[EXCERPT TO READ Boundary: Start]
For the 175 pulse-like records, Figure 10 shows the distribution of $\beta$ with $\alpha$ for different source mechanisms. Most pulses are observed in the $\alpha$ range $[0^{°},{30}^{°})$, especially for strike-slip earthquakes. For the dip-slip and oblique-slip earthquakes, a larger proportion of pulse-like records cannot be observed in the FN component. In addition, $\beta$ is larger than 30° for most records, indicating that the pulse can be observed in a wide range of orientations.

5. Influence of Slip Distribution on Area of Near-Fault Pulses

5.1. Type of Slip Distribution

It is incredibly difficult to predict the nonuniform slip distribution on the fault plane for an event from existing knowledge regarding the earthquake source. Currently, the development of pulse models ignores the effect of nonuniformity of slip and mainly emphasizes the rupture directivity effect. The slip distribution has a great influence on near-fault ground motion and thus on the spatial distribution of pulses. This section investigates how the pulse area varies for different types of slip distributions and the implication on the improvement of pulse models.

Based on the source models of the two earthquakes, this section sets three types of slip distributions: the uniform slip, the random k⁻² slip [40], and the hybrid slip that combines the deterministic asperity slip with the random k⁻² slip [25]. The random slip with the k⁻² wavenumber spectrum can be generated by the following equation [22,25]

$$D(k_x,k_y)={\displaystyle \frac{\overline{D}\cdot L\cdot W}{\sqrt{1+{\left[{\left(k_x/k_{cx}\right)}^2+{\left(k_y/k_{cy}\right)}^2\right]}^2}}}\exp \left(i\Psi (k_x,k_y)\right)$$

(6)

where $k_x$ and $k_y$ are the wavenumbers along strike and down dip, respectively; $k_{cx}$ and $k_{cy}$ are the corresponding corner wavenumbers; and $\Psi (k_x,k_y)$ is the random phase.

For the hybrid slip model, one asperity is set on the fault plane at a shallow position or at a deep position. The four kinds of slip distribution are shown in Figure 11 for the two earthquakes. To have different propagation effects, the hypocenter is set at two positions: the bottom right corner of the fault for the unilateral rupture, and the middle of the upper edge of the fault for the bilateral rupture. In total, eight source rupture models are adopted for each earthquake.

5.2. Influence of Slip Distribution

Similar to Section 3, the ground motion field is simulated using the FK approach and then the pulse area is determined by SB14 for each of source rupture models. Figure 12 and Figure 13 show the pulse area filled by the pulse period for the Imperial Valley and the Northridge earthquakes, respectively. Note that Figure 12 and Figure 13 use a smaller scope of the map to concentrate on the variation of pulse area, and adopt the same color scales for the slip distribution and the pulse period.

Figure 12 and Figure 13 indicate that the rupture propagation effect controls the basic distribution pattern of the pulse area, and the slip distribution has a great influence on the pulse area. The presence of asperity makes the center of the pulse area closer to the asperity. The pulse areas for the unilateral and bilateral ruptures are quite different due to the strong propagation effect. For the strike-slip earthquake, the uniform slip causes the pulse area along the fault trace, and the uniformity of the slip leads to a large discontinuity of the pulse area. While for the dip-slip earthquake, the influence of the propagation effect on the pulse area is very large. The area near the rupture end is concentrated up dip from the hypocenter for the unilateral rupture, and thus large pulses occur.
[EXCERPT TO READ Boundary: End]
PROMPT = Quote the passage on near-fault pulses word for word, between "Based on the" and "the random phase.", inclusive.
[INFORMATION Boundary: Start]
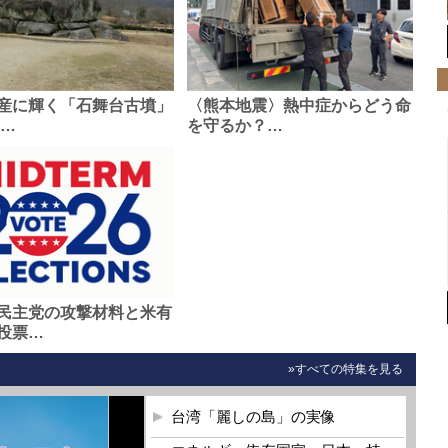
産に輝く「石舞台古墳」
〈熊本地震〉熱中症からどう命
0…
を守るか？…
民主党の攻撃材料と米有
投票…
»すべての特集を見る
台湾「麗しの島」の実像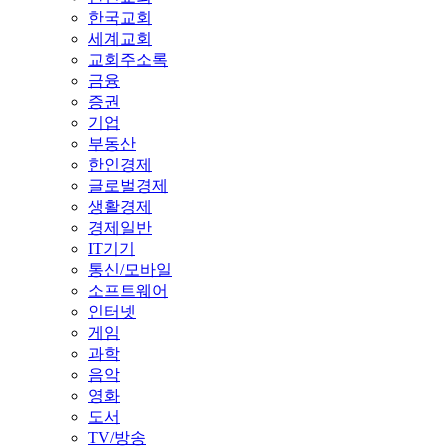
한국교회
세계교회
교회주소록
금융
증권
기업
부동산
한인경제
글로벌경제
생활경제
경제일반
IT기기
통신/모바일
소프트웨어
인터넷
게임
과학
음악
영화
도서
TV/방송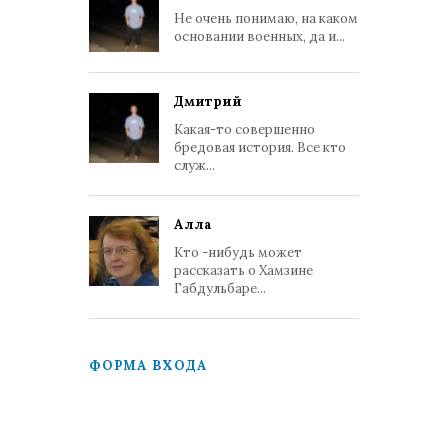
Не очень понимаю, на каком
основании военных, да и...
Дмитрий
Какая-то совершенно
бредовая история. Все кто
служ...
Алла
Кто -нибудь может
рассказать о Хамзине
Габдульбаре...
ФОРМА ВХОДА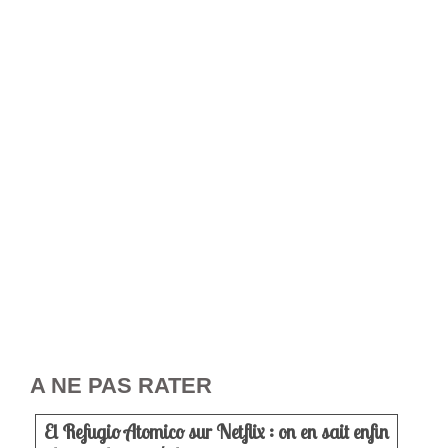
A NE PAS RATER
El Refugio Atomico sur Netflix : on en sait enfin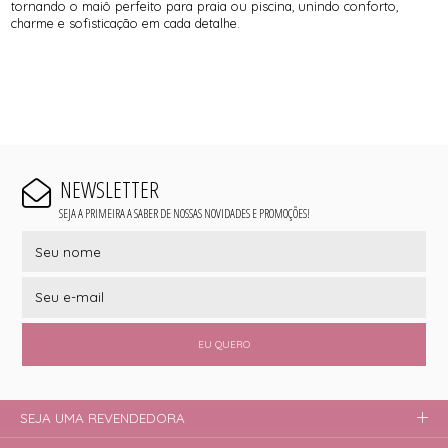
tornando o maiô perfeito para praia ou piscina, unindo conforto,
charme e sofisticação em cada detalhe.
NEWSLETTER
SEJA A PRIMEIRA A SABER DE NOSSAS NOVIDADES E PROMOÇÕES!
EU QUERO
SEJA UMA REVENDEDORA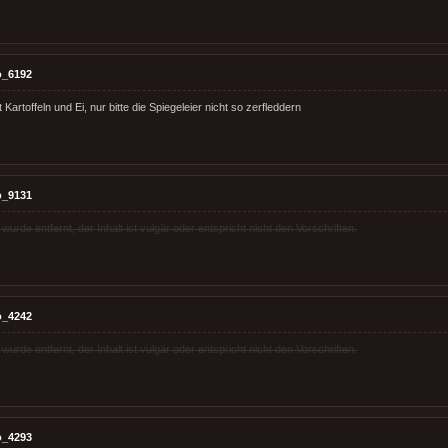
o_6192
 Kartoffeln und Ei, nur bitte die Spiegeleier nicht so zerfleddern
o_9131
rde entfernt, der Inhalt ist vulgär oder entspricht nicht den Vorschriften.
o_4242
rde entfernt, der Inhalt ist vulgär oder entspricht nicht den Vorschriften.
o_4293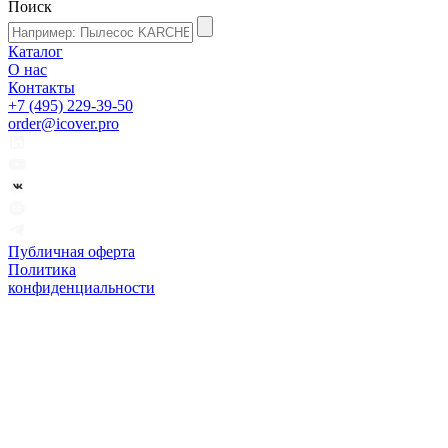
Поиск
Каталог
О нас
Контакты
+7 (495) 229-39-50
order@icover.pro
Публичная оферта
Политика
конфиденциальности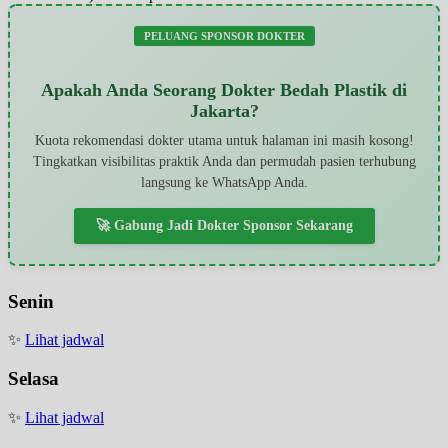
PELUANG SPONSOR DOKTER
Apakah Anda Seorang Dokter Bedah Plastik di
Jakarta?
Kuota rekomendasi dokter utama untuk halaman ini masih kosong!
Tingkatkan visibilitas praktik Anda dan permudah pasien terhubung
langsung ke WhatsApp Anda.
🚀 Gabung Jadi Dokter Sponsor Sekarang
Senin
✨
Lihat jadwal
Selasa
✨
Lihat jadwal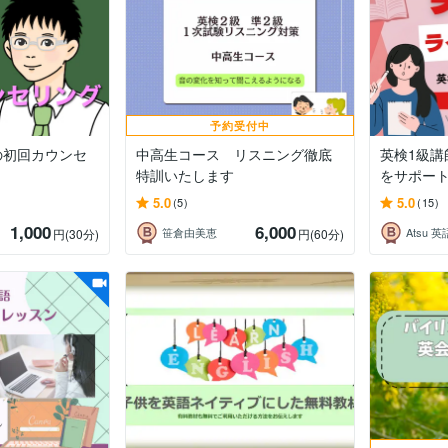
予約受付中
の初回カウンセ
中高生コース リスニング徹底
英検1級
特訓いたします
をサポー
5.0
5.0
(5)
(15)
1,000
6,000
ング
笹倉由美恵
Atsu 
円
(30分)
円
(60分)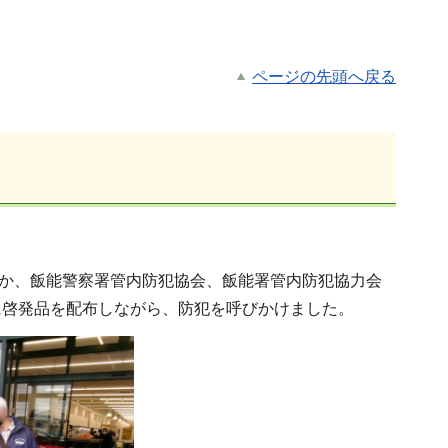
ページの先頭へ戻る
ほか、飯能警察署管内
防犯協会、飯能署管内防犯協力会
に啓発品を配布しながら、防犯を呼びかけました。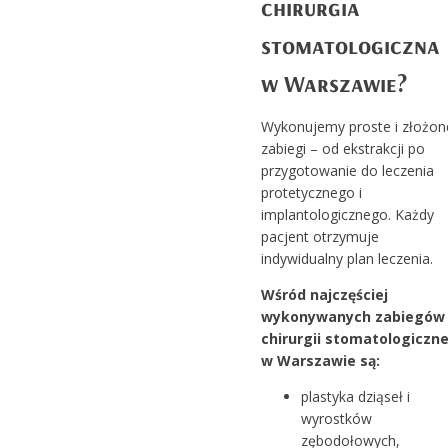
chirurgia
stomatologiczna
w Warszawie?
Wykonujemy proste i złożon
zabiegi – od ekstrakcji po
przygotowanie do leczenia
protetycznego i
implantologicznego. Każdy
pacjent otrzymuje
indywidualny plan leczenia.
Wśród najczęściej
wykonywanych zabiegów
chirurgii stomatologiczne
w Warszawie są:
plastyka dziąseł i
wyrostków
zębodołowych,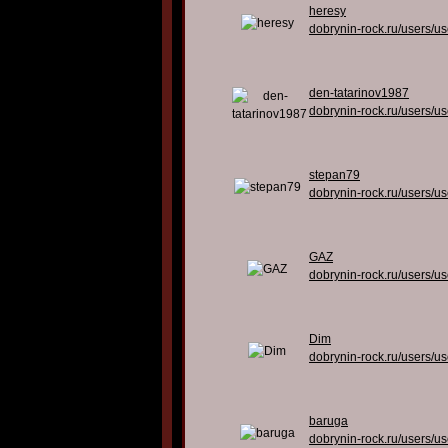
heresy
dobrynin-rock.ru/users/u
den-tatarinov1987
dobrynin-rock.ru/users/u
stepan79
dobrynin-rock.ru/users/u
GAZ
dobrynin-rock.ru/users/u
Dim
dobrynin-rock.ru/users/u
baruga
dobrynin-rock.ru/users/u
[INFORMATION Boundary: End]
SOLUTION BELOW =
Based on the source models of the two earthquakes, this section sets three types of slip distributions: the uniform slip, the random k⁻² slip [40], and the hybrid slip that combines the deterministic asperity slip with the random k⁻² slip [25]. The random slip with the k⁻² wavenumber spectrum can be generated by the following equation [22,25]

$$D(k_x,k_y)={\displaystyle \frac{\overline{D}\cdot L\cdot W}{\sqrt{1+{\left[{\left(k_x/k_{cx}\right)}^2+{\left(k_y/k_{cy}\right)}^2\right]}^2}}}\exp \left(i\Psi (k_x,k_y)\right)$$

(6)

where $k_x$ and $k_y$ are the wavenumbers along strike and down dip, respectively; $k_{cx}$ and $k_{cy}$ are the corresponding corner wavenumbers; and $\Psi (k_x,k_y)$ is the random phase.